Было уже совсем темно, когда Фаттах-бек со своей свитой приехал от старика Хачо в лагерь, главой которого он был. У некоторых палаток горели еще костры, на них варился ужин или кипятилось молоко; в ночной темноте костры распространяли приятный свет. Когда всадники приблизились к лагерю, сторожевые псы подняли страшный лай, заглушивший таинственную перекличку пастухов, дававших знать о приближении всадников; тогда из отряда бека ответили условными возгласами, и пастухи узнали своих. Бек направил коня к той палатке, где помещался его гость — посланец вали. Это был чиновник, старый опытный турок, прошедший через огонь и воду. Одно время он занимал должность мюдира, но был смещен за чрезмерное взяточничество.
— Долго ты заставил меня ждать, бек, — сказал он, поднявшись с места, когда бек вошел в палатку. — Я хотел распрощаться с тобой сегодня.

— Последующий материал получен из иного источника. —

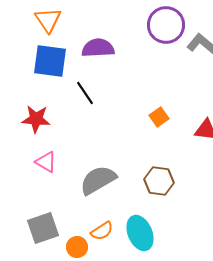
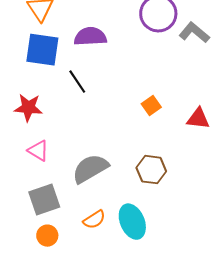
gray square: (43, 228) -> (44, 200), moved
orange circle: (77, 247) -> (47, 236), moved

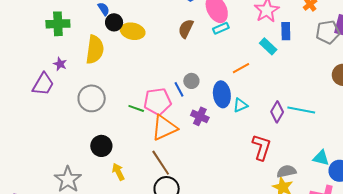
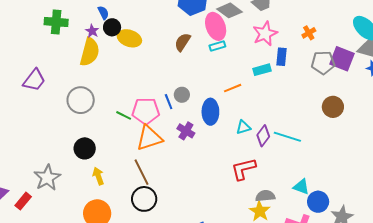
cyan rectangle: (268, 46) -> (262, 70), turned -66
purple star: (60, 64) -> (92, 31), moved
cyan triangle: (240, 105) -> (243, 127), moved
red L-shape: (262, 147) -> (243, 169), turned -128

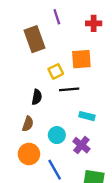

— Клянусь головой шейха, ты слишком нетерпелив, — ответил бек с улыбкой; — я удивляюсь, как ты мог терпеть девять месяцев в утробе матери? Мы почти еще не видались, чего же так торопишься? Разве надоела тебе моя кочевка?
— Вовсе нет! Мне очень приятно пользоваться твоим гостеприимством; если когда-либо быть мне в раю (на что я не очень надеюсь), то я желал бы, чтобы этим раем была твоя кочевка. Однако, несмотря на это, я просил бы тебя отпустить меня завтра утром.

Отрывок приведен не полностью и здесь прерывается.